Simply put, today in the Western world we live in a culture that is, at a point, anti-ecclesial, especially towards Roman Catholicism and Evangelical Protestantism. In the name of open-mindedness, the moral high-ground, liberal sophistication, and political-correctness, one can manifest a fairly open bias and intolerance today against certain church groups.

What's to be our reaction? Self-pity? Anger? Legal challenges through various anti-defamation organizations? Luxuriate in being victims? Give back in kind? What's the adult Christian response?

Understanding. To an anti-ecclesial culture we owe an understanding that is wholly human, historical, and biblical. What's implied in this?

First of all that we see what is happening within a proper human framework. What's happening is not an archetypal struggle between good and evil, but a misunderstanding within a family. There is no enemy here, only our own brothers and sisters whom history and circumstance have, on this issue, put at odds with us. What's important is that we don't look to take offense, don't take things personally, and look always at the larger perspective. The very liberalism that has spawned this kind of anti-ecclesial attitude is itself a product of Judeo-Christian principle and is itself very much at the base of the very structures in our culture that protect our religious freedoms. In the light of the bigger picture, a few liberal pockets of anti-ecclesial bias are nothing serious really, mosquito bites. We are not in any serious way being deprived of our rights. Western culture is not the enemy.
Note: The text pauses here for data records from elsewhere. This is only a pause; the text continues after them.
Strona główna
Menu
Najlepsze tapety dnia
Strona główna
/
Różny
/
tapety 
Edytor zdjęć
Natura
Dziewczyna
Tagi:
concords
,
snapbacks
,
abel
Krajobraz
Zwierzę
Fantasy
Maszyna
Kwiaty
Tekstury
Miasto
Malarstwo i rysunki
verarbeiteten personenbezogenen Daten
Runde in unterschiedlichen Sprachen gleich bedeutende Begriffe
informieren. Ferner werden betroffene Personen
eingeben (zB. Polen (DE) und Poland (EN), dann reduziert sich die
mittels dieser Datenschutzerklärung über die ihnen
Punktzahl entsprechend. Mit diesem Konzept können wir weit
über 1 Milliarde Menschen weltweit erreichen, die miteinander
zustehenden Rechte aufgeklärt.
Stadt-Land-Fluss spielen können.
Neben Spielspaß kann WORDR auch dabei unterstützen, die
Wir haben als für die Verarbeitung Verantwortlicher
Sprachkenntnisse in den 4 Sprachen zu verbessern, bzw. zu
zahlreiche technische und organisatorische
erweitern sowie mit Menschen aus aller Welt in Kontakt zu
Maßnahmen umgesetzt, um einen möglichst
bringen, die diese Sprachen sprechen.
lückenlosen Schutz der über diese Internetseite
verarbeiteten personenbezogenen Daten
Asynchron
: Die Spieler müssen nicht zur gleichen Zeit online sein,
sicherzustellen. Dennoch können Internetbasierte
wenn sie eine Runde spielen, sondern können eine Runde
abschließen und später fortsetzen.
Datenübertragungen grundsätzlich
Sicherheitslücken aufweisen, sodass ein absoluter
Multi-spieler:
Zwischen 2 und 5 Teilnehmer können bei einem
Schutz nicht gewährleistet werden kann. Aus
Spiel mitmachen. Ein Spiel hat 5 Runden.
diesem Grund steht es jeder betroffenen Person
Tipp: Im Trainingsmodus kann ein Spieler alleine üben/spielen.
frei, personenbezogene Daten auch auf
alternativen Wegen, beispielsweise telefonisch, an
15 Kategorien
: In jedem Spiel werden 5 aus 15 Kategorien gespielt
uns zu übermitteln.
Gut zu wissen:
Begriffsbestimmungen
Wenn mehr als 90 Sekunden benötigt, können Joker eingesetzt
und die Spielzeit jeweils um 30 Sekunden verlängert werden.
Next, we need to accept our time in history. A season of privilege is invariably followed by a season of disprivilege. The chickens always come home to roost! Given that for generations nothing we said could be challenged, it shouldn't be surprising that there will be a generation or two when everything we say will be challenged. For too long the churches were given privilege. Now we pay the price. We see this particularly in anti-clericalism, in the projection of so much of the problem of paedophilia onto the churches and the clergy, and in our culture's intellectual bias against Evangelical Protestantism. In many ways this as a necessary purification, a needed pruning of our arrogance and false use of authority. We are being healthily humbled. It's something to learn from, especially when we see so many ecclesial pockets again itching for privilege, moral superiority, and the false use of authority.

Finally, and most important of all, we must bring some key biblical perspectives to bear on this. Two things might be helpful here: First, Scripture takes for granted that each generation of Christians, as part of its normal living out of the gospel, will have a special suffering, some persecution for the sake of Christ, which it is asked to carry with understanding, patience, and even joy. The early apostles, upon returning to their communities after being physically beaten up by those who opposed them, were filled with gratitude in the realization that they, persons of such minor importance and virtue, were privileged enough to suffer significant redemptive pain.

Moreover, they understood their pain and its seeming unfairness precisely as redemptive, as bearing fruit for the world through their proper suffering of it. They understood something that for the most part we no longer understand today, namely, what it means to carry pain redemptively and what it means to practice understanding. What does it mean to carry pain redemptively and to practice Christian understanding?

Christian understanding is not bias in reverse. Nor is it stoicism that simply makes do or a condescending, elitist attitude that radiates a moral superiority. Christian understanding, by definition, is transformative. It changes things by absorbing negative energy and not giving it back in kind. It takes in the tension, holds it, and carries it until it can transform it into its opposite, compassion. Transformative suffering works like a water filter. It takes the impurities out by absorbing and transforming them. Transformative understanding takes in bias, bitterness, curses, and offense and gives back understanding, graciousness, blessing, and forgiveness. We see this in Jesus. He never played the victim and he refused utterly to create victims. He never gave back in kind, but took in the hurt of those around him, absorbed it, and transformed it. For him, no other human being was an enemy, there were no sides, them against us, only fellow human beings, who, like himself, were also victims, wounded, sincere, searching, loving when they could, tragically distanced from so much of what they would want to embrace, and yet carrying on as best they could in the light that had been given them.

This is the kind of understanding we owe our culture.